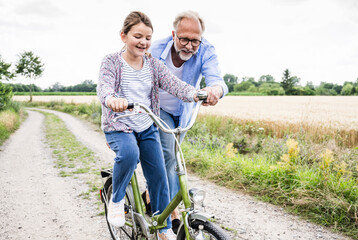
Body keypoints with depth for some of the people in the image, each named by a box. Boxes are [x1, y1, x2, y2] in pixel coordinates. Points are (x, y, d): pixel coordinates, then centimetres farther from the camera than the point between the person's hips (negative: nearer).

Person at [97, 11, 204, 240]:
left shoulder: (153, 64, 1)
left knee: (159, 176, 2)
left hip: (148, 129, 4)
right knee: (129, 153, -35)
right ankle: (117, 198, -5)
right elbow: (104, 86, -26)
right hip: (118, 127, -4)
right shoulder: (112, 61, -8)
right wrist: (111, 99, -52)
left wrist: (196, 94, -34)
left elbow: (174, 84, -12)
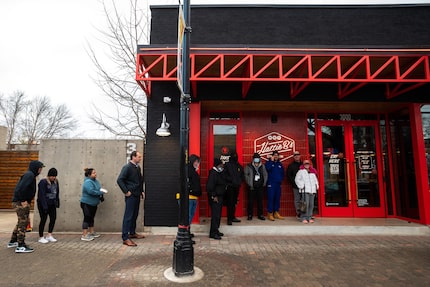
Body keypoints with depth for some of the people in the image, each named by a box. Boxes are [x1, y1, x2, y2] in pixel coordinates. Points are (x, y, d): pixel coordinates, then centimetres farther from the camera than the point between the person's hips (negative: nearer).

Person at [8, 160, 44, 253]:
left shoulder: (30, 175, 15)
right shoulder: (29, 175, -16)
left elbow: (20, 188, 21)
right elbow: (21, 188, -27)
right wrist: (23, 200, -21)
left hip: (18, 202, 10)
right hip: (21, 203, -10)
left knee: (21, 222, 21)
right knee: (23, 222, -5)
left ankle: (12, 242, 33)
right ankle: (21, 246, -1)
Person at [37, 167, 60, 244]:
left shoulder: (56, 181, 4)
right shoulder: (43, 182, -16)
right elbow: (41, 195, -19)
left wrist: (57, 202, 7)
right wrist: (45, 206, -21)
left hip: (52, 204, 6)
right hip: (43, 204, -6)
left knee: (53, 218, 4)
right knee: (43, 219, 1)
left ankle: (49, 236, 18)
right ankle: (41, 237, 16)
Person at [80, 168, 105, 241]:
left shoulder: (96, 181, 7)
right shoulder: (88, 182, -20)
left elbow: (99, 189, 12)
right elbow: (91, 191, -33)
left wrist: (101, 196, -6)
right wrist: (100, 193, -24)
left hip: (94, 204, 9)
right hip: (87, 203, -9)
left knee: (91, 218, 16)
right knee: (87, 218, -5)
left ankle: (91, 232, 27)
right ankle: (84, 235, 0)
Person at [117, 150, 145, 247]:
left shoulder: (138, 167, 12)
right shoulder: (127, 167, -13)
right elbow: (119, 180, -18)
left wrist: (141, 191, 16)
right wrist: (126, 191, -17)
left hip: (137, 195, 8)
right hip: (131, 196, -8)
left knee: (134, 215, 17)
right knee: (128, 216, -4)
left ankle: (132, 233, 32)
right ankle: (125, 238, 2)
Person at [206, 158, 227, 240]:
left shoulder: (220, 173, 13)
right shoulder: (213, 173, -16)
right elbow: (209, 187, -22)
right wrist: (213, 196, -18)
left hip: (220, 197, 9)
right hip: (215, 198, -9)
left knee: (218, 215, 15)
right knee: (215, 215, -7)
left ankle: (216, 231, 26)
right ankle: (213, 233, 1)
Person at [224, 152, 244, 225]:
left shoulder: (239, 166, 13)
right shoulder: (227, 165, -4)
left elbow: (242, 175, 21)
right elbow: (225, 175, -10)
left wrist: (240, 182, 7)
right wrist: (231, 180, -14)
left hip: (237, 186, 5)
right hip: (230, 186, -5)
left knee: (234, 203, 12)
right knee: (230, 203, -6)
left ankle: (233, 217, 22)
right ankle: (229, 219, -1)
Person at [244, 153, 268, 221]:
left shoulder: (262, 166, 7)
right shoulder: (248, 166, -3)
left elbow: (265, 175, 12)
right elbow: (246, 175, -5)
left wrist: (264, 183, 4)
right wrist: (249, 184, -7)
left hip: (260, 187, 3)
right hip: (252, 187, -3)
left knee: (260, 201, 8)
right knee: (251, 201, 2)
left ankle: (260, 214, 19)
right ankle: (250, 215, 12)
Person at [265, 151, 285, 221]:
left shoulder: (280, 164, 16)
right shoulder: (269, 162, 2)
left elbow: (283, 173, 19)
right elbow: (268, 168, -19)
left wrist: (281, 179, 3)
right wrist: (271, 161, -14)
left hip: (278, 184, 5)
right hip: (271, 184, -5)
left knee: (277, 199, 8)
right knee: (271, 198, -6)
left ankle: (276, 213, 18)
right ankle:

——

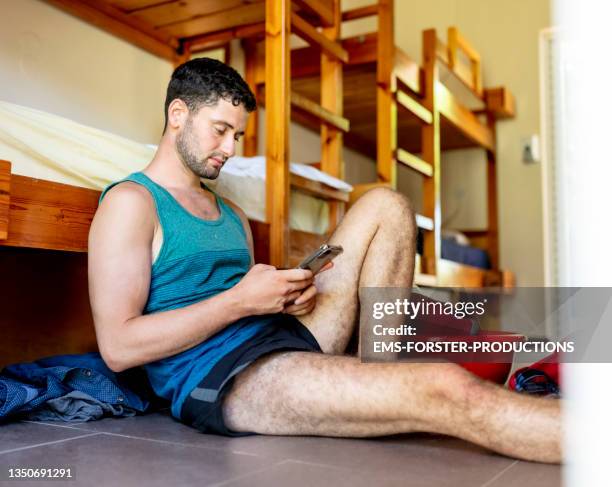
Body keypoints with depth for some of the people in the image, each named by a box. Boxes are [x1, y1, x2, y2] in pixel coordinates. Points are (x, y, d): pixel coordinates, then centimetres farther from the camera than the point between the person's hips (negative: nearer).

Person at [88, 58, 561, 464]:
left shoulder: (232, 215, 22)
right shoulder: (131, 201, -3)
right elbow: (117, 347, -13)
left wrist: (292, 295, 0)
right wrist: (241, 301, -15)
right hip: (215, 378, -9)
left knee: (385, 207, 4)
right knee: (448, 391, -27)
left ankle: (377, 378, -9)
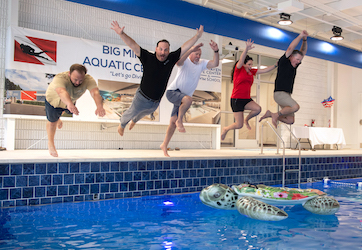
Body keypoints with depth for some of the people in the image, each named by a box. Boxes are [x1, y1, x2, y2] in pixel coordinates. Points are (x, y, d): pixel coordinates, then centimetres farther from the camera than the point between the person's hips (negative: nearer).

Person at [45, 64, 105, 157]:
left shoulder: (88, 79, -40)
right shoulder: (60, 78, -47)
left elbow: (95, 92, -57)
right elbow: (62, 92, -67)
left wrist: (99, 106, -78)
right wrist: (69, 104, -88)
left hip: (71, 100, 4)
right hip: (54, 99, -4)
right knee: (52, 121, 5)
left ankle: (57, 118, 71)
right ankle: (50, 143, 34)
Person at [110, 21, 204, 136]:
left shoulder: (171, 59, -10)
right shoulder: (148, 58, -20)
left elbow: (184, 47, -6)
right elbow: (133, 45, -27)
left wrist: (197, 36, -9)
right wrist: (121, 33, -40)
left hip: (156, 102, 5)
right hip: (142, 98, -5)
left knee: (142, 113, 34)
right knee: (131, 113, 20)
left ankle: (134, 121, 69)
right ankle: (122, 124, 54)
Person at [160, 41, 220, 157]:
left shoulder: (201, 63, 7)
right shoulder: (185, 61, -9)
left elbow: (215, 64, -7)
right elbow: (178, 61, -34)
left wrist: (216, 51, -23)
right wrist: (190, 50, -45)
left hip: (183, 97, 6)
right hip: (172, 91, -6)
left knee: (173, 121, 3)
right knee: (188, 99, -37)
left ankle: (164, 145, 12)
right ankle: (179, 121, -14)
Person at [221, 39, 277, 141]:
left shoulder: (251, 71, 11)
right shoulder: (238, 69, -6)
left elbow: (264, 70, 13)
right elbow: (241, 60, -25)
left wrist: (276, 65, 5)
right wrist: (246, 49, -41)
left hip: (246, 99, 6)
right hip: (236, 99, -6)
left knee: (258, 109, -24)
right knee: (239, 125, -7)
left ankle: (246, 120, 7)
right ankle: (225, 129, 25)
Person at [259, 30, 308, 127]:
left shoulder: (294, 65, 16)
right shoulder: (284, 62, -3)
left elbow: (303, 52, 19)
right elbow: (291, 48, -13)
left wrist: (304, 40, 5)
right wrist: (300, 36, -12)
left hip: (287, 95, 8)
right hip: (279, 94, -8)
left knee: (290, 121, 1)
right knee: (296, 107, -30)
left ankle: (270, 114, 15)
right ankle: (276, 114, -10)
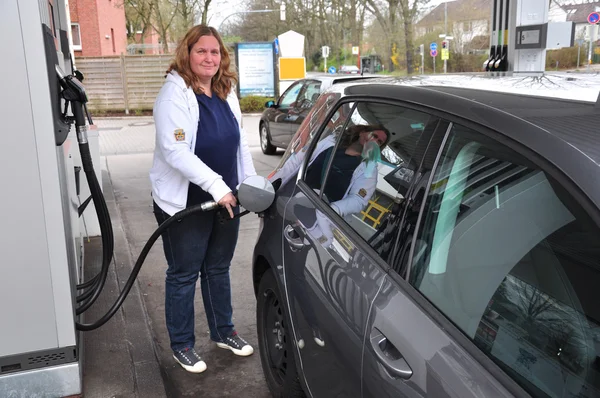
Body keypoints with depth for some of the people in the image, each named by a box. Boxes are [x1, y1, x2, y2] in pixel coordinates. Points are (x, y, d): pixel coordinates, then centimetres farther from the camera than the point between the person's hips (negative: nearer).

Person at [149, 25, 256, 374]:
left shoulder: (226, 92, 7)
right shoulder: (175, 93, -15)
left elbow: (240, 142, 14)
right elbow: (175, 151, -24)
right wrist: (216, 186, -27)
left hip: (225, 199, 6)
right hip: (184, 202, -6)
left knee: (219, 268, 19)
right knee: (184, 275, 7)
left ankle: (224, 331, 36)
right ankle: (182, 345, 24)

——

YOUR ASSIGNMENT => Put the lines of the listing between the line containing "right ankle: (225, 129, 25)" and the line containing "right ankle: (182, 345, 24)", inclusive, into a JSON list of strings with one string per line, skipping blank lines. Leave the pictures out of your answer.

ANSWER BELOW =>
[
  "right ankle: (225, 129, 25)",
  "Person at [259, 30, 308, 127]:",
  "left shoulder: (294, 65, 16)",
  "right shoulder: (284, 62, -3)",
  "left elbow: (303, 52, 19)",
  "right elbow: (291, 48, -13)",
  "left wrist: (304, 40, 5)",
  "right wrist: (300, 36, -12)",
  "left hip: (287, 95, 8)",
  "right hip: (279, 94, -8)",
  "left knee: (290, 121, 1)",
  "right knee: (296, 107, -30)",
  "left ankle: (270, 114, 15)",
  "right ankle: (276, 114, -10)",
  "Body keypoints with depth for some of the people in the image, each named by a box. Boxes are [x1, y1, x2, y2] in pixel coordinates. Points are (x, y, d): pixel coordinates, then centimetres farther from the camera than the point between the person's hips (negative: nearer).",
  "Person at [149, 25, 256, 374]:",
  "left shoulder: (226, 92, 7)",
  "right shoulder: (175, 93, -15)",
  "left elbow: (240, 142, 14)",
  "right elbow: (175, 151, -24)",
  "right wrist: (216, 186, -27)",
  "left hip: (225, 199, 6)",
  "right hip: (184, 202, -6)",
  "left knee: (219, 268, 19)",
  "right knee: (184, 275, 7)",
  "left ankle: (224, 331, 36)",
  "right ankle: (182, 345, 24)"
]